Methicillin resistance was observed in approximately 66.7% of the adult CoNS isolates in the present study, which was higher than that reported by Singh et al. where 57.6% were MR-CoNS.16 In a retrospective study conducted by Cui et al. in China where Oxacillin was used as a marker of methicillin resistance, 93.6% of the isolates were found to be MR-CoNS.17 In contrast, in the pediatric population, methicillin resistance was found to be 70% in the present study, which is very similar (70%) to that reported by Ansari et al., ranging from 40% to 100% among various CoNS species.18

None of the isolates in the present study showed resistance to vancomycin and linezolid which was similar to previous studies,19,20 where vancomycin-resistant CoNS detection was performed on various clinical isolates and nasal samples respectively.

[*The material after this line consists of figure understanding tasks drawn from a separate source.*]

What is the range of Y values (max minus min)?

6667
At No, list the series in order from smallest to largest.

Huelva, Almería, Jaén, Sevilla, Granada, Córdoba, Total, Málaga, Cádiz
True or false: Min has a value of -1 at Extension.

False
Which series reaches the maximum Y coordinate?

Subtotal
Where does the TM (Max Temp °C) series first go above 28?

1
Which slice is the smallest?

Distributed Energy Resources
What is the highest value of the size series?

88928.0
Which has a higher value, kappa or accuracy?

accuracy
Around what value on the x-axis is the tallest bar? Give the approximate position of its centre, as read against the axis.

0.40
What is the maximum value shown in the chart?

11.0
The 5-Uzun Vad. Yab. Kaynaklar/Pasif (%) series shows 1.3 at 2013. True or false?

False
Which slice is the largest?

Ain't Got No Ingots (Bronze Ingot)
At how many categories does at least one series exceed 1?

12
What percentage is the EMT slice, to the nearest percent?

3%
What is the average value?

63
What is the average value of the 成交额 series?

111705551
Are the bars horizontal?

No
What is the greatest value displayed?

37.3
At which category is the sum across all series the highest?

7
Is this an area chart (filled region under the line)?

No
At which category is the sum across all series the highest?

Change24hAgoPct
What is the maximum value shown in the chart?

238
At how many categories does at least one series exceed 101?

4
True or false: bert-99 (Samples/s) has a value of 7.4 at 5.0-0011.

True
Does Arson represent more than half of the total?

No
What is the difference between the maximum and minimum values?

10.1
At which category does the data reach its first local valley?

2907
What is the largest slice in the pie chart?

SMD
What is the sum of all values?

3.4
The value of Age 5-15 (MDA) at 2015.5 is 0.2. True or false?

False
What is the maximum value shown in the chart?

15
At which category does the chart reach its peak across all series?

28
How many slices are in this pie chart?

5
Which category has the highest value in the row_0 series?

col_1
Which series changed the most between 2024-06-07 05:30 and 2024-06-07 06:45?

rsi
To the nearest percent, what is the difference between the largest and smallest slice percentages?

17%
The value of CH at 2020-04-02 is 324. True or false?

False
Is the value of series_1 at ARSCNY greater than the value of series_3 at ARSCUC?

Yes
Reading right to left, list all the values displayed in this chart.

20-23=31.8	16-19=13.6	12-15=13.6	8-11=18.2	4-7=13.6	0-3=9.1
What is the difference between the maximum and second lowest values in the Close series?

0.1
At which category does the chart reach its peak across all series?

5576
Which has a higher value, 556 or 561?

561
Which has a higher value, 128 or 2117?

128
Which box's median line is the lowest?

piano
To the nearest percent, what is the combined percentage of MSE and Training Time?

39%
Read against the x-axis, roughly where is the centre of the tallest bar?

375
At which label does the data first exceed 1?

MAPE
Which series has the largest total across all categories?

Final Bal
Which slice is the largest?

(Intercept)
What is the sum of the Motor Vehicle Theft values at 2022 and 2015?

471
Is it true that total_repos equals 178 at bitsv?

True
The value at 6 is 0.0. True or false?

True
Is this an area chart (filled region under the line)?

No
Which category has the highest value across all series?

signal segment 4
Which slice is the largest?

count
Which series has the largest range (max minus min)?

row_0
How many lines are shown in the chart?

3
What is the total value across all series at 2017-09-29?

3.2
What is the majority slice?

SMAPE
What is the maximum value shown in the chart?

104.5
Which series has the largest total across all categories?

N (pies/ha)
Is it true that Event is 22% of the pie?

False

Detection of inducible clindamycin resistance by the D zone test revealed that 17.39% of the isolates were erythromycin-resistant and clindamycin-susceptible. This is higher than that reported by Khan et al. but lower than that reported by Manandar et al., who showed 11% and 23.2% of inducible clindamycin resistance, respectively.21,22 All clinical isolates were included in these two studies, unlike the present study, where the sample matrix was only blood from patients with bacteremia.

CONCLUSION

Blood culture is crucial in case of suspected sepsis and determines the course of clinical management, especially in the first 48 hours. Blood culture-positive patients have increased early mortality compared to culture-negative patients. Hence, it is important to distinguish between a true pathogen and a contaminant before issuing blood culture reports. CoNS are organisms that can either be a contaminant or a true pathogen, whose discrimination using clinical and laboratory indices plays a pivotal role in the management of sepsis patients. This study shows that there has been a significant increase in the prevalence of CoNS as a true pathogen. Most isolates were multidrug-resistant, minimizing the available treatment options. The timely reporting of CoNS and a proper antibiotic policy in place prevent inappropriate usage of antibiotics, thereby preventing the emergence of another potential MDR pathogen.

Declarations

ACKNOWLEDGMENTS
The authors acknowledge all the laboratory technicians at the Department of Microbiology,  Meenakshi Medical College Hospital and Research Institute, Tamil Nadu, India, for their technical work in this study.

CONFLICT OF INTEREST
The authors declare that there is no conflict of interest.

AUTHORS’ CONTRIBUTION
All authors listed have made a substantial, direct and intellectual contribution to the work, and approved it for publication.

FUNDING
None.

DATA AVAILABILITY
All datasets generated or analyzed during this study are included in the manuscript.

ETHICS STATEMENT
This study was approved by the Institutional Ethics Committee, Meenakshi Medical College and Research Institute, Kanchipuram, with reference number 85/MICRO/IEC/2021.

INFORMED CONSENT
Written informed consent was obtained from the participants before enrolling in the study.